● **Scene difference descriptions**
···
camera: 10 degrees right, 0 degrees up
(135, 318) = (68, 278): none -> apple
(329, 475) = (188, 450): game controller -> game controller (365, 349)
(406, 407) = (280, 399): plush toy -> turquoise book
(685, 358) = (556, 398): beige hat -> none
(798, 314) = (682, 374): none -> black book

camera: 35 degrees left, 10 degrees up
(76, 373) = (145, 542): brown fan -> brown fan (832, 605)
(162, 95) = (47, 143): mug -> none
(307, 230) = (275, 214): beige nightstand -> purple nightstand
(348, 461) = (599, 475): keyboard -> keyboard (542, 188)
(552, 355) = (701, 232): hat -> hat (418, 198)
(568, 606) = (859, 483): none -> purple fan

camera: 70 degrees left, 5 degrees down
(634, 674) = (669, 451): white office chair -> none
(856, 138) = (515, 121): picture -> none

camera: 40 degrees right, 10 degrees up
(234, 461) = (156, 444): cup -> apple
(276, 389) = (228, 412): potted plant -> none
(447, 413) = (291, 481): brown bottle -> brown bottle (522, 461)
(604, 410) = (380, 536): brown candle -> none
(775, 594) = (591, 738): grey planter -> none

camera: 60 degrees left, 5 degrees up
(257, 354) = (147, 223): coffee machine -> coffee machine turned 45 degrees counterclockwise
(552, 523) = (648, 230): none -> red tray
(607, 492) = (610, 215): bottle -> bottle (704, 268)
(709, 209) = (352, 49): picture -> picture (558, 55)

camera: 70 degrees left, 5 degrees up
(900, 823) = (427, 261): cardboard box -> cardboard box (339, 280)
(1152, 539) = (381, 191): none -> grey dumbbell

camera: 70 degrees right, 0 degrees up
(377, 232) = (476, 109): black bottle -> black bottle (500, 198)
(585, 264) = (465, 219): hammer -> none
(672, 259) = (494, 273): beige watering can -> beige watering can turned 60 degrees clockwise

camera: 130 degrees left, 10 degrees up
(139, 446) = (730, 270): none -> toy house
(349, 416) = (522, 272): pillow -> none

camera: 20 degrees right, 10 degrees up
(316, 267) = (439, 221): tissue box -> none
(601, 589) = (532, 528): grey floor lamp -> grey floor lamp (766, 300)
···
Copy out every entry again, exactly as it was given.

● **WRITTEN REPLY**
camera: 10 degrees right, 0 degrees up
(135, 318) = (68, 278): none -> apple
(329, 475) = (188, 450): game controller -> game controller (365, 349)
(406, 407) = (280, 399): plush toy -> turquoise book
(685, 358) = (556, 398): beige hat -> none
(798, 314) = (682, 374): none -> black book

camera: 35 degrees left, 10 degrees up
(76, 373) = (145, 542): brown fan -> brown fan (832, 605)
(162, 95) = (47, 143): mug -> none
(307, 230) = (275, 214): beige nightstand -> purple nightstand
(348, 461) = (599, 475): keyboard -> keyboard (542, 188)
(552, 355) = (701, 232): hat -> hat (418, 198)
(568, 606) = (859, 483): none -> purple fan

camera: 70 degrees left, 5 degrees down
(634, 674) = (669, 451): white office chair -> none
(856, 138) = (515, 121): picture -> none

camera: 40 degrees right, 10 degrees up
(234, 461) = (156, 444): cup -> apple
(276, 389) = (228, 412): potted plant -> none
(447, 413) = (291, 481): brown bottle -> brown bottle (522, 461)
(604, 410) = (380, 536): brown candle -> none
(775, 594) = (591, 738): grey planter -> none

camera: 60 degrees left, 5 degrees up
(257, 354) = (147, 223): coffee machine -> coffee machine turned 45 degrees counterclockwise
(552, 523) = (648, 230): none -> red tray
(607, 492) = (610, 215): bottle -> bottle (704, 268)
(709, 209) = (352, 49): picture -> picture (558, 55)

camera: 70 degrees left, 5 degrees up
(900, 823) = (427, 261): cardboard box -> cardboard box (339, 280)
(1152, 539) = (381, 191): none -> grey dumbbell

camera: 70 degrees right, 0 degrees up
(377, 232) = (476, 109): black bottle -> black bottle (500, 198)
(585, 264) = (465, 219): hammer -> none
(672, 259) = (494, 273): beige watering can -> beige watering can turned 60 degrees clockwise

camera: 130 degrees left, 10 degrees up
(139, 446) = (730, 270): none -> toy house
(349, 416) = (522, 272): pillow -> none

camera: 20 degrees right, 10 degrees up
(316, 267) = (439, 221): tissue box -> none
(601, 589) = (532, 528): grey floor lamp -> grey floor lamp (766, 300)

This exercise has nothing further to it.